Making sure that corporations who violate human rights and destroy the environment do not get our money can become a part-time job in and of itself. But if we are to walk our talk, this is an action strategy that will really make a difference, hard as it may be to do consistently. For example, finding clothing that is sweatshop free or coffee that is sustainably grown and that supports economic and social justice, and other items that were made without harm to the environment or to the people who made them, can seem overwhelming.
Fortunately, there are organizations helping to promote sustainable businesses to conscious consumers. One of the largest networks is Co-op America, that maintains a directory of socially responsible businesses and an email newsletter. Co-op America also co-produces the Green Festivals in Washington, DC and in San Francisco each year with Global Exchange. Another site that features sustainably-made products, services and tips for "green shopping" is Eco-mall, including how to take into account how a product is packaged before we make our decision to buy. Green Matters includes a directory of green businesses in the U.S and Canada, listing companies by product category, such as items used for organic gardening and non-toxic pest management.
Another way to find out whether you want to do business with a company is to check them out with several web sites that keep an eye on corporate behavior related to the environment or social justice issues. PAN provides profiles of the global big six agrichemical corporations.
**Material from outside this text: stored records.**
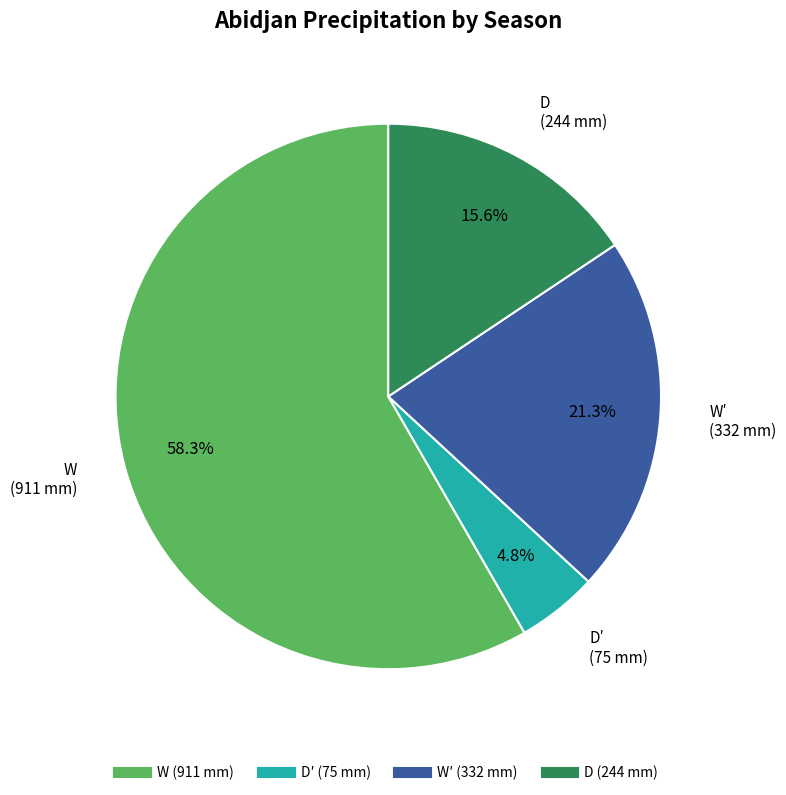

Is there a majority slice in this chart?

Yes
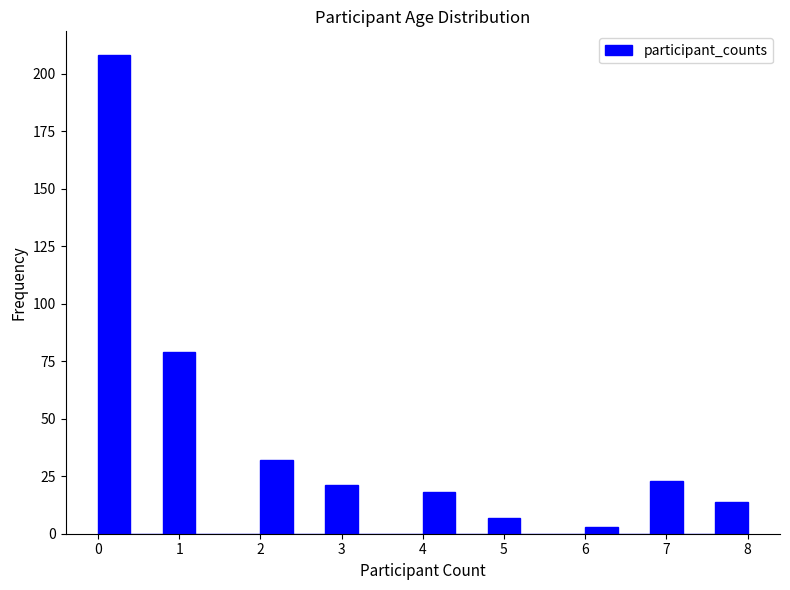

Reading left to right, list every bar in this chart as the range it spans on the x-axis followed by its height. The values are not printed on the chart, so give them approximately, as read against the axis.

0.0 to 0.4: 210
0.4 to 0.8: 0
0.8 to 1.2: 80
1.2 to 1.6: 0
1.6 to 2.0: 0
2.0 to 2.4: 30
2.4 to 2.8: 0
2.8 to 3.2: 20
3.2 to 3.6: 0
3.6 to 4.0: 0
4.0 to 4.4: 20
4.4 to 4.8: 0
4.8 to 5.2: 5
5.2 to 5.6: 0
5.6 to 6.0: 0
6.0 to 6.4: under 5
6.4 to 6.8: 0
6.8 to 7.2: 25
7.2 to 7.6: 0
7.6 to 8.0: 15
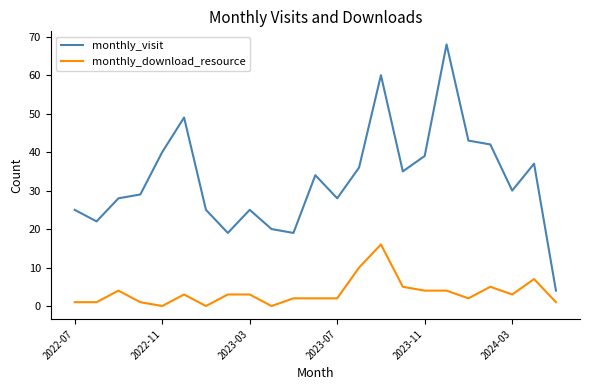

Reading left to right, list all the values displayed in this chart.

monthly_visit: 25	22	28	29	40	49	25	19	25	20	19	34	28	36	60	35	39	68	43	42	30	37	4
monthly_download_resource: 1	1	4	1	0	3	0	3	3	0	2	2	2	10	16	5	4	4	2	5	3	7	1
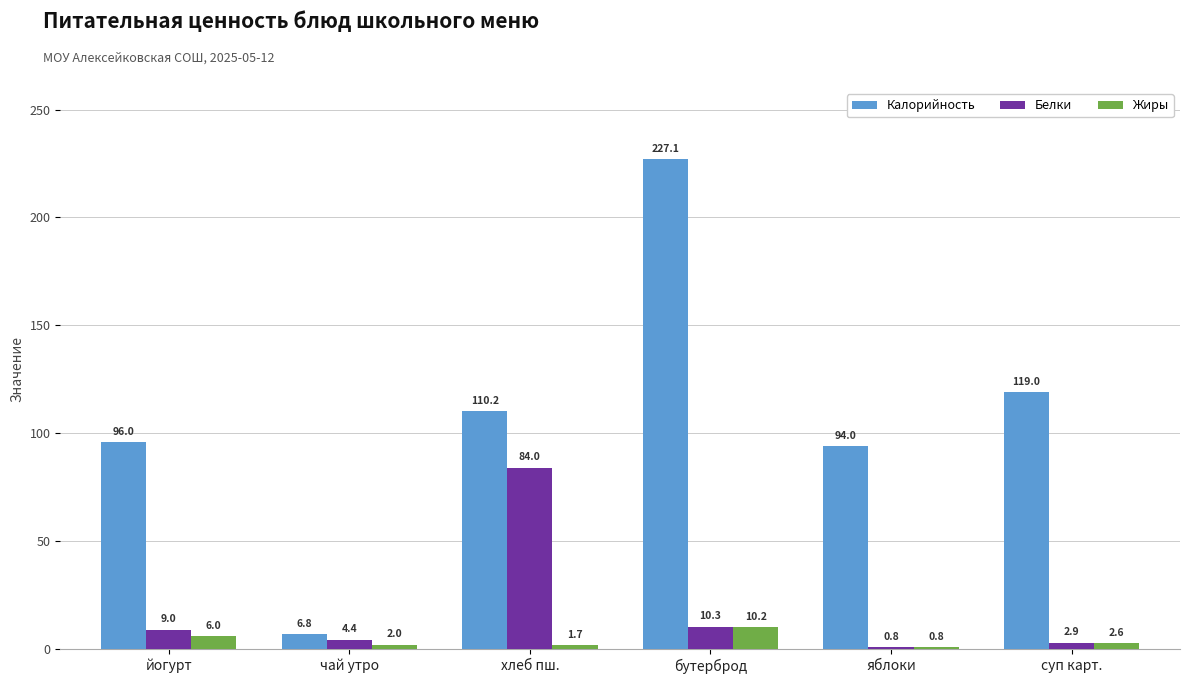

What is the lowest value of the Жиры series?

0.8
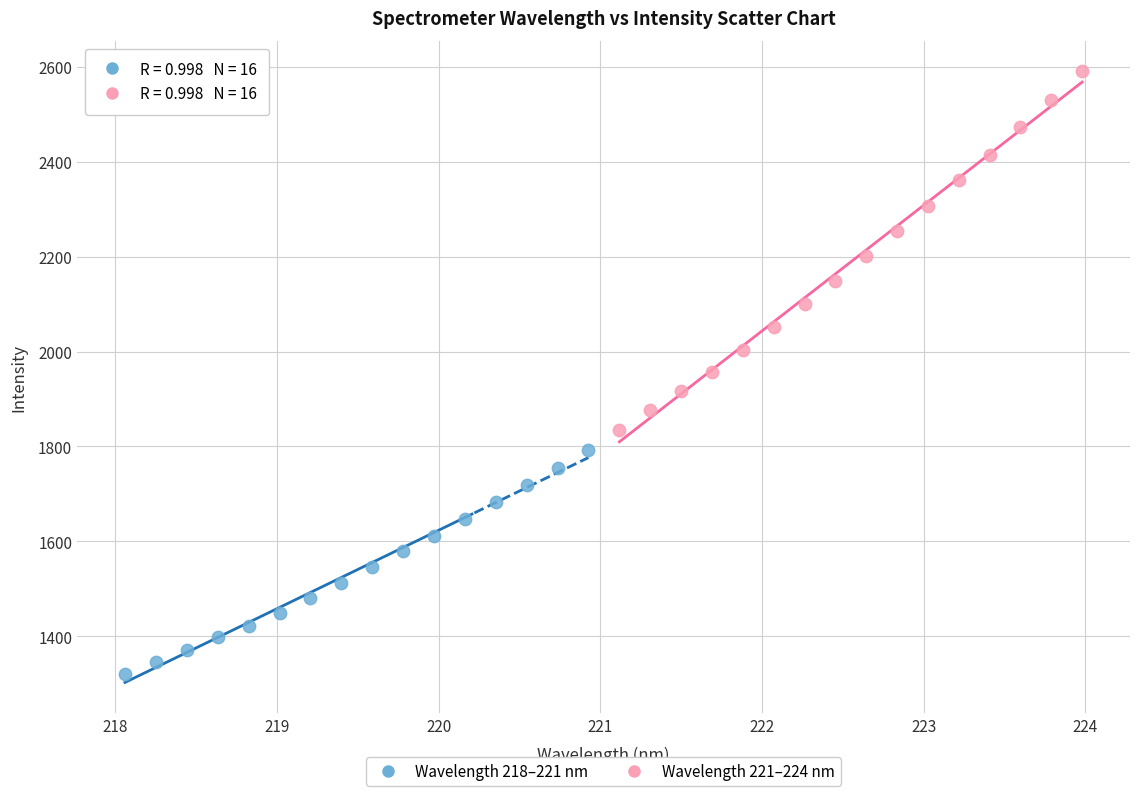

Which series has the largest Y range (max minus min)?

Wavelength 221–224 nm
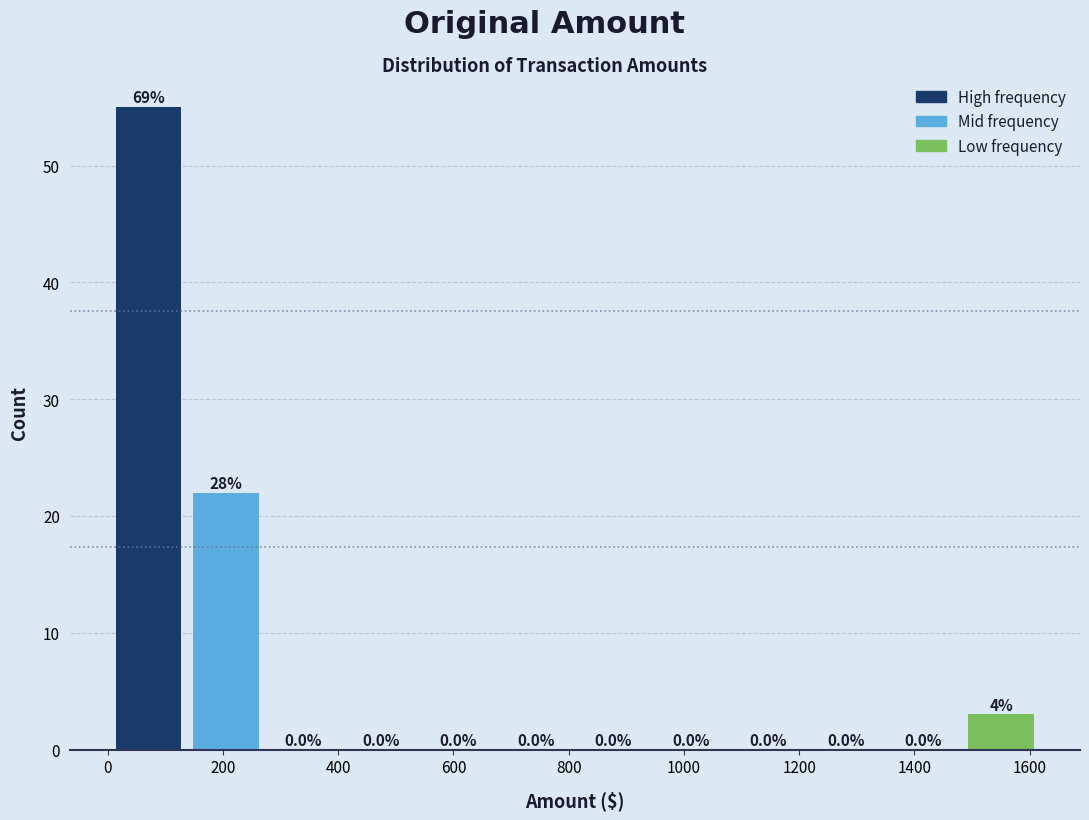

Over which range of the x-axis is the bar tallest?

0 to 140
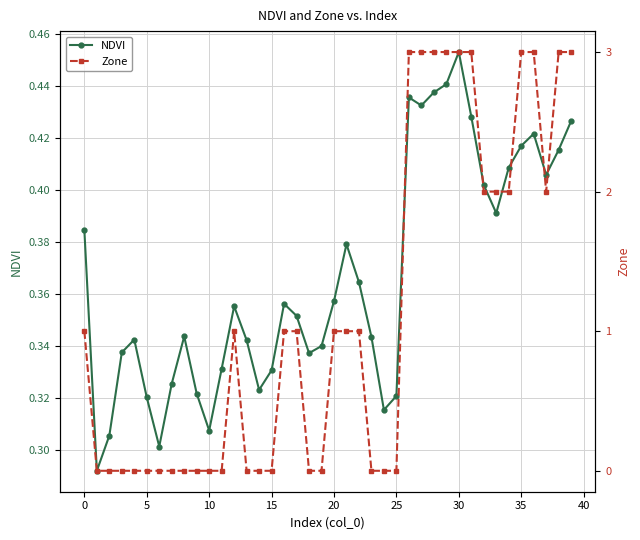

How many intersections are there between Zone and NDVI?

8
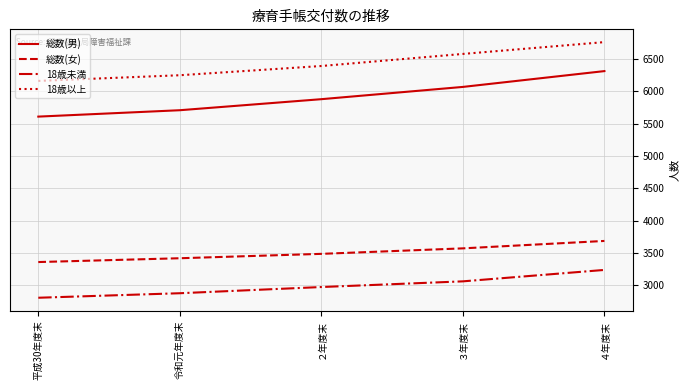

What is the sum of all 18歳未満 values?

14946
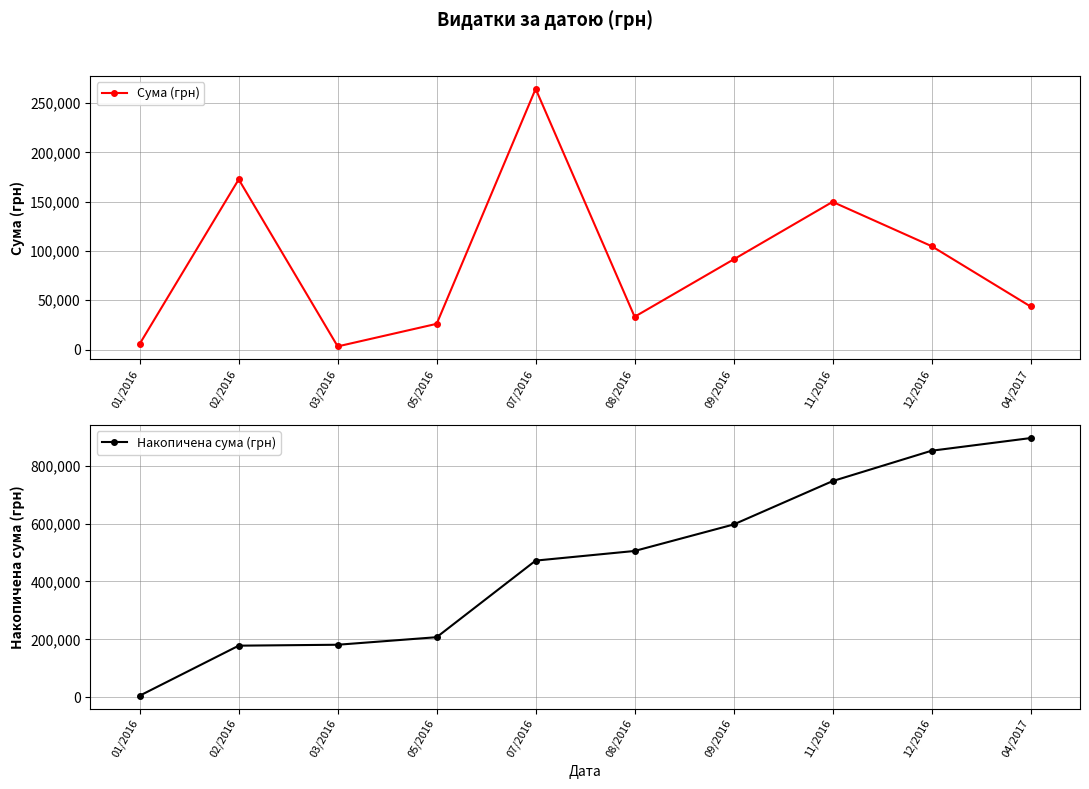

What is the sum of the Сума (грн) values at 07/2016 and 02/2016?

437068.2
For information on the wider world of irresponsible businesses, Corpwatch has done tremendous work, for example, detailing how Coca Cola devastated an area of Kerala, India, both environmentally and economically, by contaminating water sources and then shutting down abruptly, causing large layoffs. Some corporations are so atrocious that they've attracted entire web sites dedicated just to chronicling their bad behavior, as with pesticide-producing giant Dow Chemical. Another site is the Corporate Accountability Project run by the Action Center, a grassroots environmental activist non-profit. The Action Center declares that the one hundred of largest economies in the world, fifty are corporations. And if you don't like your representatives in government, you can find out what corporations and industries paid for their campaigns at OpenSecrets.org, a service of the Center for Responsive Politics, and then stop giving these companies YOUR money!
We at PAN send you best wishes for a more sustainable and just New Year, and we applaud you for helping build a better world with the way you spend your money.